Barron: I Applied for my Concealed Carry Permit Without Ever Touching a Gun


(Courtesy of Morgan Barron)

By Morgan Barron, Opinion Writer



As I searched for a seat in the crowded hotel meeting room, I looked around at the other students enrolled in the mandatory course. I passed a businessman muttering into his Bluetooth, a stooped Native American man walking with a beautifully carved cane, a mother fiddling with a keychain made by one of her children, a high school-aged couple whispering to each other and settled into a seat next to a woman with stickers of birds on her phone case. The assortment of people gathered was similar to the hodgepodge of strangers found on commuter trains and, despite what I thought were disqualifying political buttons on my backpack, I blended into the class. This should not have been surprising. With over 700,000 Utah concealed carry permits currently valid, it is reasonable students attending the required course to apply for a permit would range in age, gender, race and even political beliefs. Four hours later, after listening to stories of missing testicles and a few snide comments about California, I was fingerprinted, photographed and told to expect my concealed carry permit in the next 45 to 60 days. My concealed carry permit, officially issued on the one-year anniversary of the Parkland shooting, allows me to conceal carry almost anywhere in the state of Utah and in 36 other states around the nation. One minor detail — I have never held a gun before.

Utah has the best or worst concealed carry laws in the nation depending on who you ask. Many gun rights advocates will laud the accessibility and universality of the Utah permit, deeming it the “gold standard” for permits.  In fact, the Utah permit is so desirable that more than half of all permits currently valid were issued to non-residents who live in a state where their state-specific concealed carry permit is difficult to obtain, but the Utah permit is honored. The availability of Utah concealed carry permits can put potential holders and those around them at risk. However, anyone who has not received any firearms training will likely be unsuccessful defending themselves or others against an attacker.

Accuracy with a firearm is dependent on training and practice, and in chaotic self-defense conditions, accuracy decreases exponentially. Even those with extensive training have limited accuracy off of the shooting range. A study showed officers from the New York Police Department, the nation’s largest, and one of the best-trained, police force, had an average hit rate of 18 percent during gunfights from 1998 to 2006. When people without any firearms experience are placed in a simulated active shooter environment, they perform poorly, often forgetting to take cover, accidentally shooting innocent bystanders and not shooting armed assailants until they are already under fire. While concealed carry permit holders are less likely to commit a crime than almost any other population, allowing untrained citizens to carry is still dangerous to a community.

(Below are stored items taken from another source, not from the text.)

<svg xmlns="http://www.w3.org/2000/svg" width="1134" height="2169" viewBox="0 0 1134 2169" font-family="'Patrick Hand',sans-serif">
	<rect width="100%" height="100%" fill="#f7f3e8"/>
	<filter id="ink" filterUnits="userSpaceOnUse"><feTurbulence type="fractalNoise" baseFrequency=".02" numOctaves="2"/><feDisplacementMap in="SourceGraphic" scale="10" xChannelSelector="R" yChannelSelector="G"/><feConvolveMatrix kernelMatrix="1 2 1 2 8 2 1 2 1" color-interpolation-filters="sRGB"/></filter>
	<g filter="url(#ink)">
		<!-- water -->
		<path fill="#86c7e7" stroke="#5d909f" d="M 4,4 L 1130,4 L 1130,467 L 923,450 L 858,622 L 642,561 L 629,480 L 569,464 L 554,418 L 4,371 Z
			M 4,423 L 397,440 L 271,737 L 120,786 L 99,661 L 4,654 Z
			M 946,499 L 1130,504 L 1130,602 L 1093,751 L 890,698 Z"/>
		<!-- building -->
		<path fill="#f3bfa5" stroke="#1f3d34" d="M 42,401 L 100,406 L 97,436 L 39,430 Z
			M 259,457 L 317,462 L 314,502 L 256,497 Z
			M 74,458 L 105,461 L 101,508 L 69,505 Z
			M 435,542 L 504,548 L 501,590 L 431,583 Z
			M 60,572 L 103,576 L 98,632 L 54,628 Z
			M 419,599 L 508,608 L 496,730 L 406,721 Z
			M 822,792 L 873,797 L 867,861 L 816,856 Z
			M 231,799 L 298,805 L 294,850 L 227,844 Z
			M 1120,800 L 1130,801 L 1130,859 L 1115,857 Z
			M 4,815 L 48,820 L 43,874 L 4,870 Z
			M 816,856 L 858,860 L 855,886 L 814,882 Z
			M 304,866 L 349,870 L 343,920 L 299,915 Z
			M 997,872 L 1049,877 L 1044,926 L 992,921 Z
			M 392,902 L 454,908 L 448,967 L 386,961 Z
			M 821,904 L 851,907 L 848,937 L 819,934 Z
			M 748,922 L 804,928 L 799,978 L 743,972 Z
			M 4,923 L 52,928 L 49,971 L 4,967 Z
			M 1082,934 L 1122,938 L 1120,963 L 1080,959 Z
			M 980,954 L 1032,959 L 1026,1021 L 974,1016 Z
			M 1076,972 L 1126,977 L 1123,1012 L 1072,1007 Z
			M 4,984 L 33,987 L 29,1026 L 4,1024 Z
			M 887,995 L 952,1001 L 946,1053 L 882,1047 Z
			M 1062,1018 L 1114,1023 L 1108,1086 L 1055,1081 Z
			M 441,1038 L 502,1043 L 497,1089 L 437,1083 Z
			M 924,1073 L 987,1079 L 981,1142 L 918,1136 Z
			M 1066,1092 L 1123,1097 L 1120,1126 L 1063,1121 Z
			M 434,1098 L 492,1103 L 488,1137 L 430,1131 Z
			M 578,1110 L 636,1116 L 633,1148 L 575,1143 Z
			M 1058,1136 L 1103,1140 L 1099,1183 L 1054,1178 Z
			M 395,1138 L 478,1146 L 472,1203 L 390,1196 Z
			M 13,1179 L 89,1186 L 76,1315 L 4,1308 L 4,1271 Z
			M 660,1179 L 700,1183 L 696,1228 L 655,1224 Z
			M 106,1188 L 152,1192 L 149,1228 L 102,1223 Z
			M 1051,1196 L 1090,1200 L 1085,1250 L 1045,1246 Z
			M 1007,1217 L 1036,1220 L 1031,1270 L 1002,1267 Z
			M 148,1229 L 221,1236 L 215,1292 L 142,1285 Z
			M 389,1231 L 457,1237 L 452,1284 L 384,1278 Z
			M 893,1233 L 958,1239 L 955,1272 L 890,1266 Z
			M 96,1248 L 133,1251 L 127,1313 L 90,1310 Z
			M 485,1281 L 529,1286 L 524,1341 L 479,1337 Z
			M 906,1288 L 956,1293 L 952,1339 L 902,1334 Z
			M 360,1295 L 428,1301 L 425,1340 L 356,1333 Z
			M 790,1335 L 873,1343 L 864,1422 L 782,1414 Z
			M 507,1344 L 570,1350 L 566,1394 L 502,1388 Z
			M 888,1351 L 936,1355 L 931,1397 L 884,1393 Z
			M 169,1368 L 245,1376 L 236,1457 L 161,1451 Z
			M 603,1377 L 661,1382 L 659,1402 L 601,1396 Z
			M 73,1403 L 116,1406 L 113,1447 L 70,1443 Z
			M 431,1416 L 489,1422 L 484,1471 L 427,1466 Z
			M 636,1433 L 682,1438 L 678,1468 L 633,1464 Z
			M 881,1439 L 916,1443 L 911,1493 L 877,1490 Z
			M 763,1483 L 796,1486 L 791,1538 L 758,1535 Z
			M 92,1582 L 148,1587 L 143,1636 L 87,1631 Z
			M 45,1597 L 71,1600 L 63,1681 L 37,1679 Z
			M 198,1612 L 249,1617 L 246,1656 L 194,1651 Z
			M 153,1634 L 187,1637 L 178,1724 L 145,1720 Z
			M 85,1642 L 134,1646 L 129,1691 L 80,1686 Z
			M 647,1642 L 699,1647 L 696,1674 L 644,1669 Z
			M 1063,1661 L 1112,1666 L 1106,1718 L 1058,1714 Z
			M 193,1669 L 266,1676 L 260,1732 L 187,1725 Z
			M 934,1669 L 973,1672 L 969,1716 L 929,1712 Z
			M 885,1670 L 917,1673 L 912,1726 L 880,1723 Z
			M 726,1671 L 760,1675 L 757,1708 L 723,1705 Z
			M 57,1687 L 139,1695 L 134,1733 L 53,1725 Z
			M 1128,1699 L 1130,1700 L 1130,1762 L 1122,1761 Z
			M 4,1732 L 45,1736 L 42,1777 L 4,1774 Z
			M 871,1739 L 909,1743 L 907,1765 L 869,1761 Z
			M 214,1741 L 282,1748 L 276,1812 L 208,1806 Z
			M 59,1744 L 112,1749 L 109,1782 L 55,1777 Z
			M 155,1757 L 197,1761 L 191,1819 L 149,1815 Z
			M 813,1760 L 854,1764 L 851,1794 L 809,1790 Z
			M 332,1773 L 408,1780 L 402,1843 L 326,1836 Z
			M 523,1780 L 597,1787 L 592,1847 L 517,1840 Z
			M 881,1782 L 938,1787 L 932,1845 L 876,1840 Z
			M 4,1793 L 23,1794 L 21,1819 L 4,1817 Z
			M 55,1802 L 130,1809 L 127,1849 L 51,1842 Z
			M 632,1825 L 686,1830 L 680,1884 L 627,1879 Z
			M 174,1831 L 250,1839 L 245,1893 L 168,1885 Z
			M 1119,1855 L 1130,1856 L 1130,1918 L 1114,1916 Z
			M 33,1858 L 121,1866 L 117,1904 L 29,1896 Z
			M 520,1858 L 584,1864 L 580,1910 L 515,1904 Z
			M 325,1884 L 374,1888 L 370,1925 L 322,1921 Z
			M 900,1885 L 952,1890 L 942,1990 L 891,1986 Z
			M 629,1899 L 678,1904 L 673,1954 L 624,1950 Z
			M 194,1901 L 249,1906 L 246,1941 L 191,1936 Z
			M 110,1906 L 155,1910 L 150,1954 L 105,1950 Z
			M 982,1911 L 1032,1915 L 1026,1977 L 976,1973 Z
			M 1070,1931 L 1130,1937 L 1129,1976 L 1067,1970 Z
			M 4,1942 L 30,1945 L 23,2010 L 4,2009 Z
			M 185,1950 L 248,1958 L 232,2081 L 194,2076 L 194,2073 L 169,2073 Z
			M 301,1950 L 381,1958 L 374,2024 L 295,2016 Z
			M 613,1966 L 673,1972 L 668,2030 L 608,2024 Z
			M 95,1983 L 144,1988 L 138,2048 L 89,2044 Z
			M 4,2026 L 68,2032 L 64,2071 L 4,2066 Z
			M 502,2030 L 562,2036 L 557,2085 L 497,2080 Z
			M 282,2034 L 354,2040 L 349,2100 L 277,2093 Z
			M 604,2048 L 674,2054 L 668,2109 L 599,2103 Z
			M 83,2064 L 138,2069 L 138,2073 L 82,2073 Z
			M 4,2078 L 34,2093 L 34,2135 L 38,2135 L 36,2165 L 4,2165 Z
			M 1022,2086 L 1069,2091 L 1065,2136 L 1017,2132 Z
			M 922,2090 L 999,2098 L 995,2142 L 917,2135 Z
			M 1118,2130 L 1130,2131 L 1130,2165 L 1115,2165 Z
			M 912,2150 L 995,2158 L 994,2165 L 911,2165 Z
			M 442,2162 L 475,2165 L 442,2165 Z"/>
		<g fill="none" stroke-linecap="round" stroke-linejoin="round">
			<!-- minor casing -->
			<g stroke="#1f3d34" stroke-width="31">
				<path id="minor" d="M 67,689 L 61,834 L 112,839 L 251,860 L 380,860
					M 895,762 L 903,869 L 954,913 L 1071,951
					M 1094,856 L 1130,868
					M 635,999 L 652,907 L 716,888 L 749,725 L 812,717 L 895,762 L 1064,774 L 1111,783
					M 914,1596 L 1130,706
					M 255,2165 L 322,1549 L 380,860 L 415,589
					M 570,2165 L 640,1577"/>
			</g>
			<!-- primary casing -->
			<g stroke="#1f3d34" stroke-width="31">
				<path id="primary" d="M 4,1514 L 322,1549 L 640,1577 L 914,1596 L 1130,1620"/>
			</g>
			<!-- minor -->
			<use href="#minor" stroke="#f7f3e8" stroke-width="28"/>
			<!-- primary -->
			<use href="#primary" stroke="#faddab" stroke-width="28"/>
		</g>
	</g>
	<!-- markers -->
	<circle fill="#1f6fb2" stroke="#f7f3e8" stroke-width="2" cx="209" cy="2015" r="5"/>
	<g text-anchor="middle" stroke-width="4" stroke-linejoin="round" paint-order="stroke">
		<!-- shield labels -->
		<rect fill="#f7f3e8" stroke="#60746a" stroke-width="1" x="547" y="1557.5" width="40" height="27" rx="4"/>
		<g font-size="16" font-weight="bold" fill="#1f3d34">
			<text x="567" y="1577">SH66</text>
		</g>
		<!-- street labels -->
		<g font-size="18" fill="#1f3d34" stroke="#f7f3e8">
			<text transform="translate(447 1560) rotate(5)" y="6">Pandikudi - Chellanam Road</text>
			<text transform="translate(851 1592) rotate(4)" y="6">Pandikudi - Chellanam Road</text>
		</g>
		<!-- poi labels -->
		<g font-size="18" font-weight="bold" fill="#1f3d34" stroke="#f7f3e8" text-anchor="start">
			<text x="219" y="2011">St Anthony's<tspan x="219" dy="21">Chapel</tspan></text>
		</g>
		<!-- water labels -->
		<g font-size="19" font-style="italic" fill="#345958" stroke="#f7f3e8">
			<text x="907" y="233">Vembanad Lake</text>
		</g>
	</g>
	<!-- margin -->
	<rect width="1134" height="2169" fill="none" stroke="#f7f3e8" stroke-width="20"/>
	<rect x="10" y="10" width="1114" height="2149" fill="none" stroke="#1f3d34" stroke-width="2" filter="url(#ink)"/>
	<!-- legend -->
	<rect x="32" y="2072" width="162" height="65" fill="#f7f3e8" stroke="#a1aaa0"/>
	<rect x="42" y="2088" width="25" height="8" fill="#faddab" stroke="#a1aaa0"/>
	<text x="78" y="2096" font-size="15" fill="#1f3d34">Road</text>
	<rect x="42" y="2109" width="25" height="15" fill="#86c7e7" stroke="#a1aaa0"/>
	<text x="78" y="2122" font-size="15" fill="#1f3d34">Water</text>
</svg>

“Why are you here?” The question just slipped out as I spoke to the woman next to me. My tone was not judgmental or curious. Instead, the words were urgent, I needed to know. She paused and then quietly told me that, as an ornithologist, she is often alone in remote places, studying birds making her vulnerable to physical attack — something many of her female colleagues have sadly experienced. While shooting with her brother, she realized she could confidently continue her research if she started carrying. Unlike me, this woman was familiar with guns, having even trained with a self-defense instructor. In her training, she has gained some experience shooting under pressure and where she planned on carrying, she would likely put no one except a potential attacker in harm’s way if she ever had to utilize her gun. As she spoke, I understood her need and respected the additional steps she took to truly be prepared to defend herself.

Self-defense is the most common reason for an American to own a gun. Yet, only 61 percent of gun owners have received any formal firearm training. Such a statistic which would be unheard of for car owners as we demand training and testing prior to issuing a driving license. While guns and vehicles are fundamentally different, there is a common argument that both guns and cars are tools which can be dangerous if mishandled. Therefore, it is logical to require similar training for concealed carry permit holders as drivers. Utah must redefine what a gold standard for concealed carry permits means — better protecting potential concealed carry holders and other Americans by requiring permit applicants to attend formal self-defense training and demonstrate their ability to utilize their firearm defensively.